Ask Ubuntu Asked by lbo on March 2, 2021
I’m trying to customize the list of GNOME Shell favorite apps that all new users will get by default in their dash in Ubuntu 18.04 Bionic Beaver. Based on instructions from the GNOME System Administration Guide, I created a profile and a keyfile to customize the favorite-apps key of GNOME Shell in a global system database.
sudo su
# Create profile "user"
cat>/etc/dconf/profile/user<<"eof"
user-db:user
system-db:local
eof
# Create keyfile for system database "local"
mkdir /etc/dconf/db/local.d
cat >/etc/dconf/db/local.d/01-favorite-apps<<"eof"
[org/gnome/shell]
favorite-apps=['firefox.desktop', 'thunderbird.desktop', 'emacs25.desktop']
eof
dconf update
exit
The problem is that when I create a new user and this user then logs in for the first time, a new user database seems to be created automatically in $HOME/.config/dconf/user which has Ubuntu’s default settings for the favorite-apps key. My global defaults from the system database /etc/dconf/db/local are ignored.

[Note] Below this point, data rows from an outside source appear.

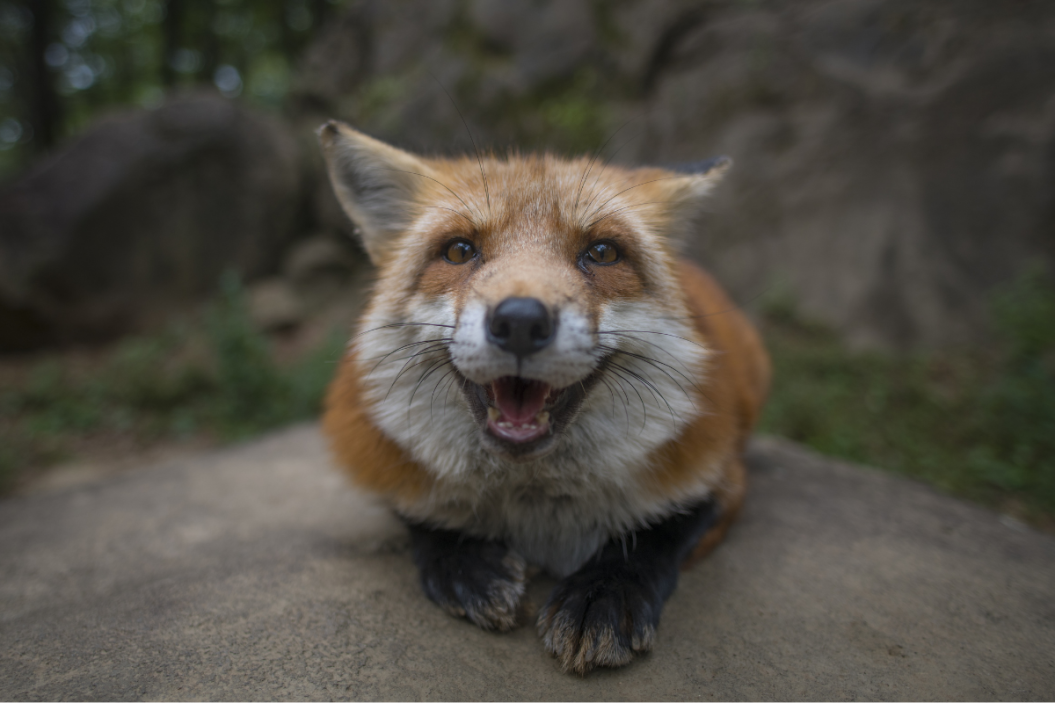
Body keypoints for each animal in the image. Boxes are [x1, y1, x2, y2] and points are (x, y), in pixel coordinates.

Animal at [317, 120, 770, 675]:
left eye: (602, 252)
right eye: (459, 250)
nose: (519, 321)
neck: (536, 508)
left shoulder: (720, 477)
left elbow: (655, 535)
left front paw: (603, 592)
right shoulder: (386, 465)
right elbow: (419, 518)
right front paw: (466, 563)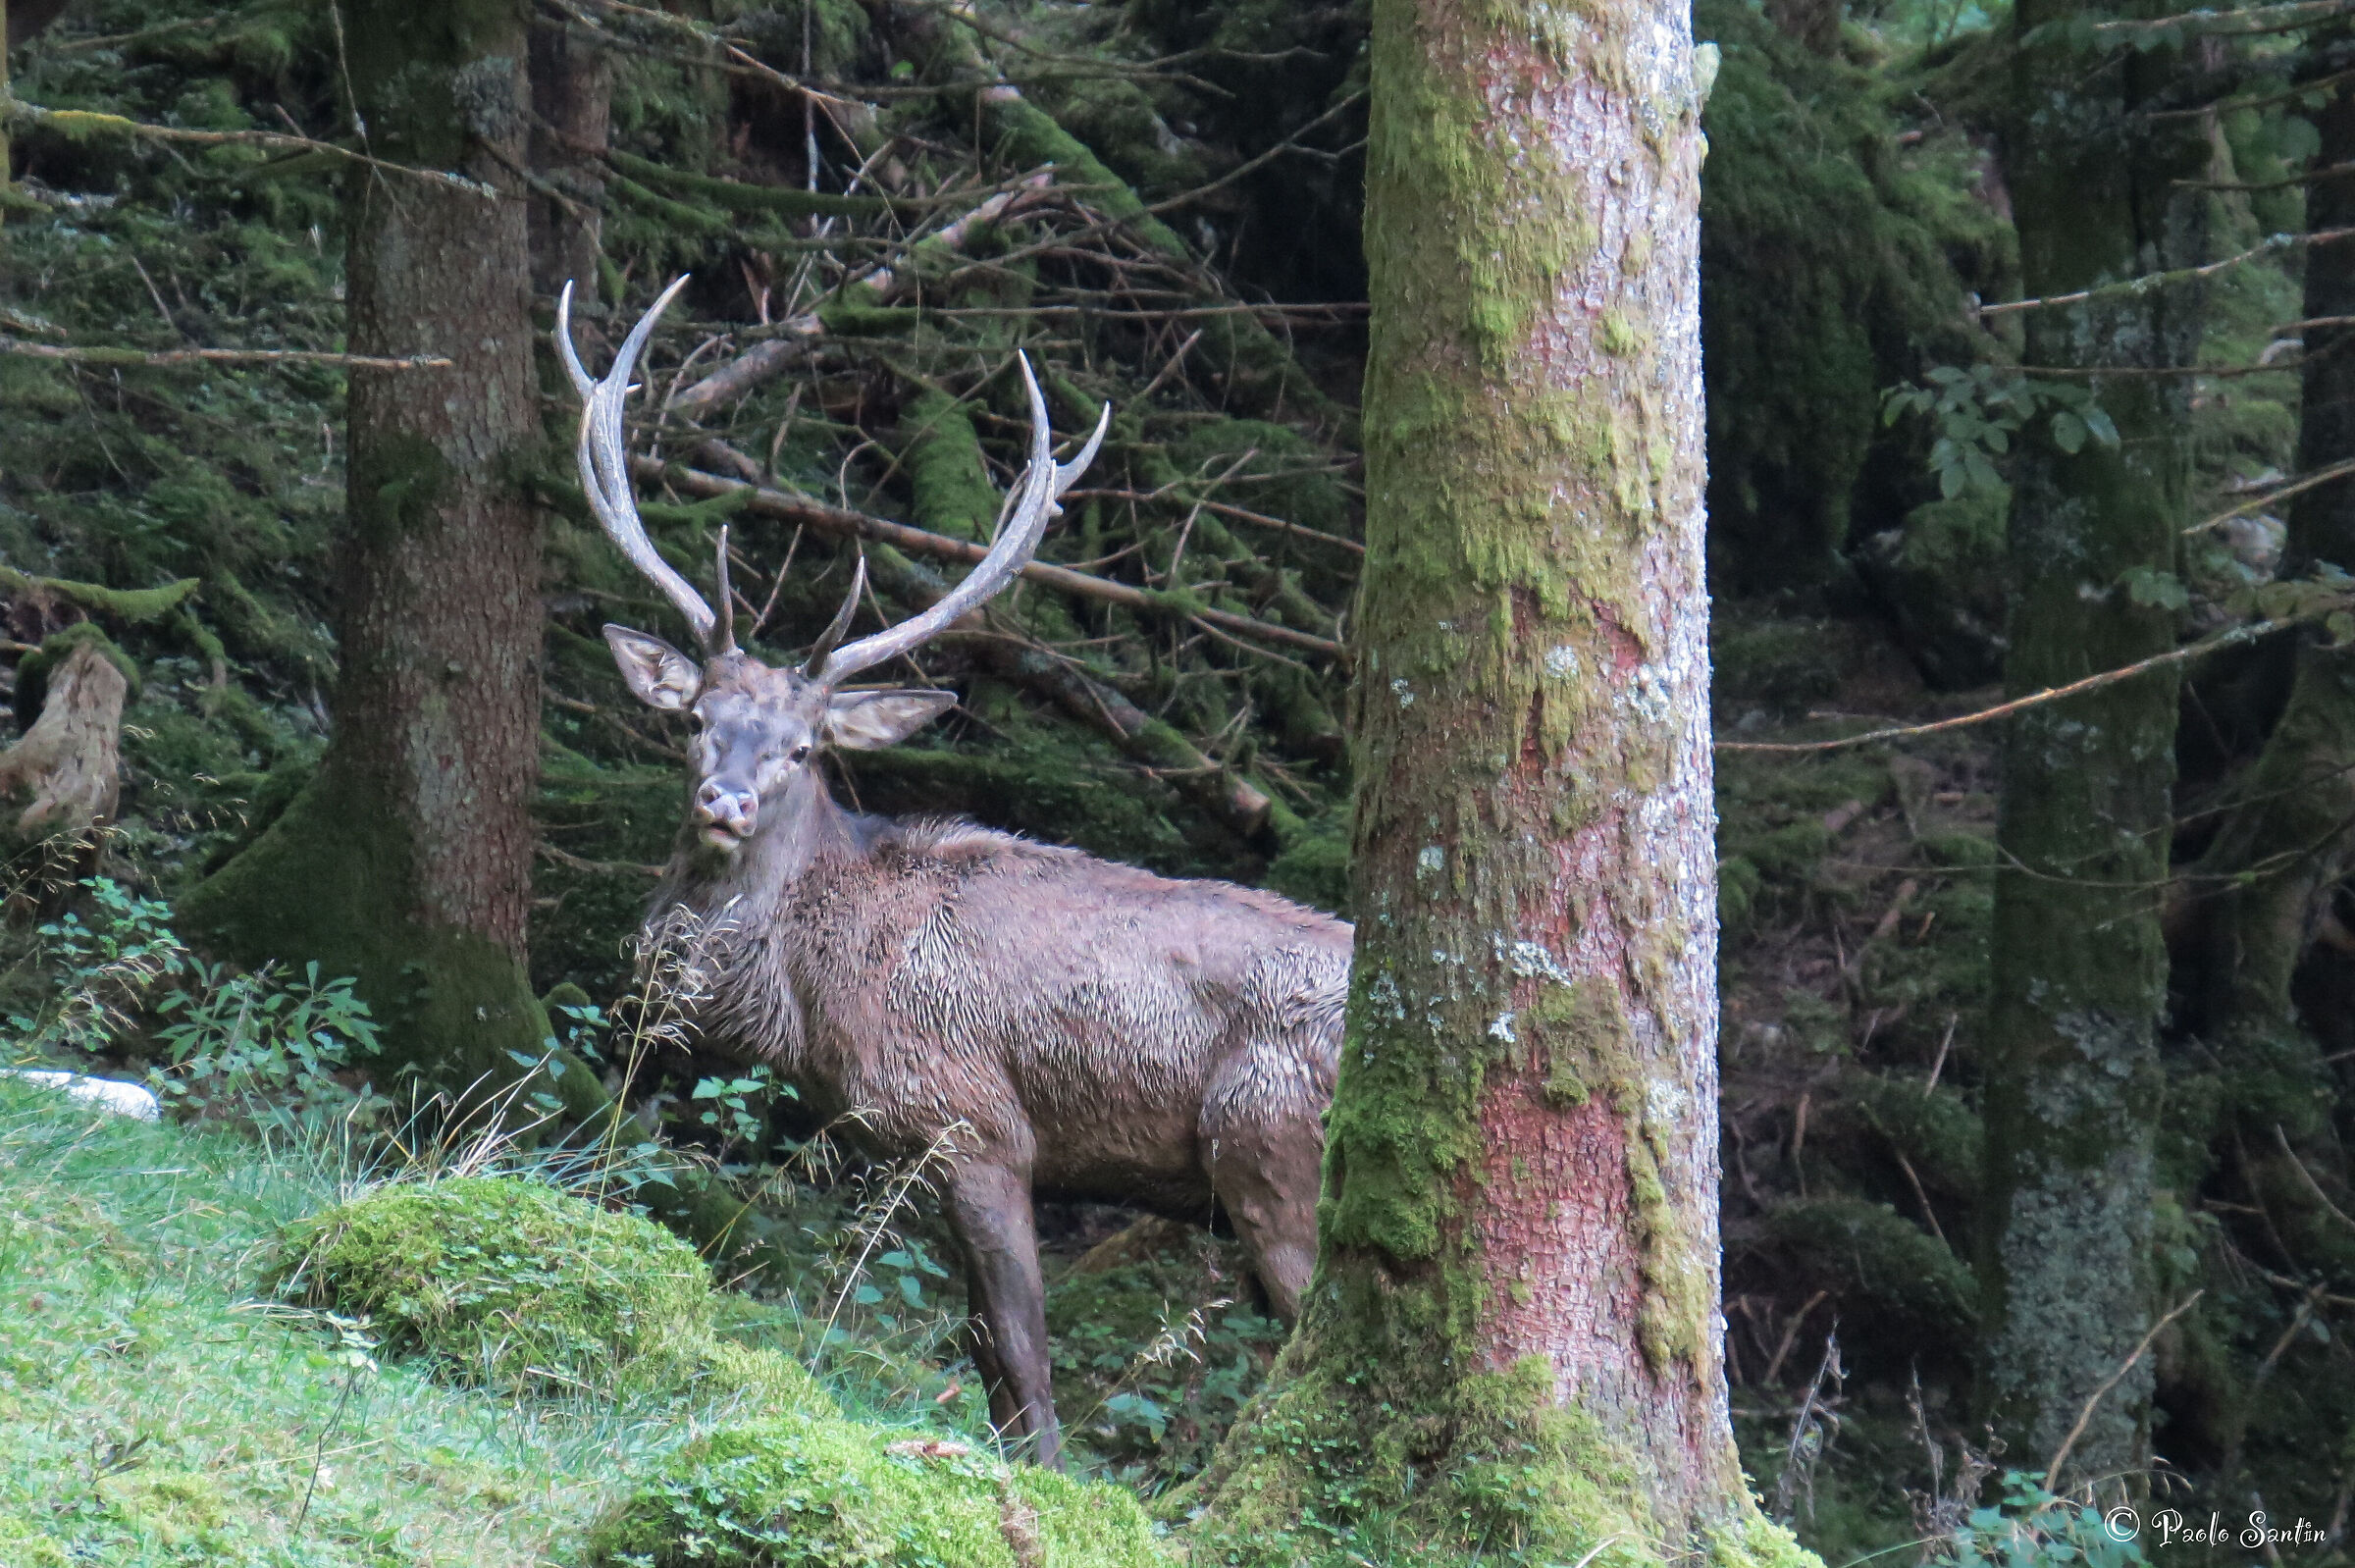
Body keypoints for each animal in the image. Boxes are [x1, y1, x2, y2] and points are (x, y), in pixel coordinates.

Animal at [558, 279, 1351, 1468]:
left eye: (804, 749)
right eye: (696, 721)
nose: (725, 802)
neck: (810, 1001)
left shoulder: (976, 1120)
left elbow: (1020, 1354)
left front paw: (1055, 1483)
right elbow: (982, 1357)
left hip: (1274, 1149)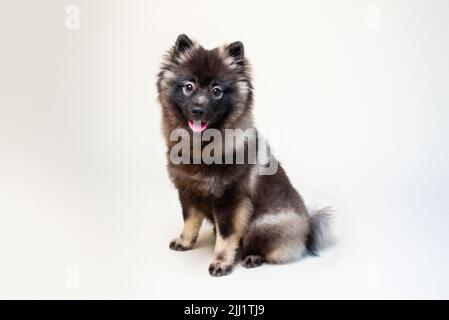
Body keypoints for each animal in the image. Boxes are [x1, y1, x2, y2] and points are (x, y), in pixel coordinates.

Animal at [157, 34, 328, 276]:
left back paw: (252, 258)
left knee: (261, 246)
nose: (198, 110)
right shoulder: (188, 192)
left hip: (263, 224)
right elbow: (190, 222)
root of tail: (308, 230)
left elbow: (227, 236)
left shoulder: (230, 201)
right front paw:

When launching dconf-editor as the new user after initial login, the favorite-apps key shows up as modified, but with Ubuntu’s default list (Ubiquity,Nautilus etc.):
I should add that the unexpected content of $HOME/.config/dconf/user does not come from /etc/skel. That directory only has a .profile, .bashrc, .bash_logout and examples.desktop – nothing GNOME related in there.
Only when the user (or an admin) manually deletes the $HOME/.config/dconf/user file, the global defaults from /etc/dconf/db/local will be applied the next time the user logs in.
What can I do to prevent this manual step and get the desired favorite apps right from start?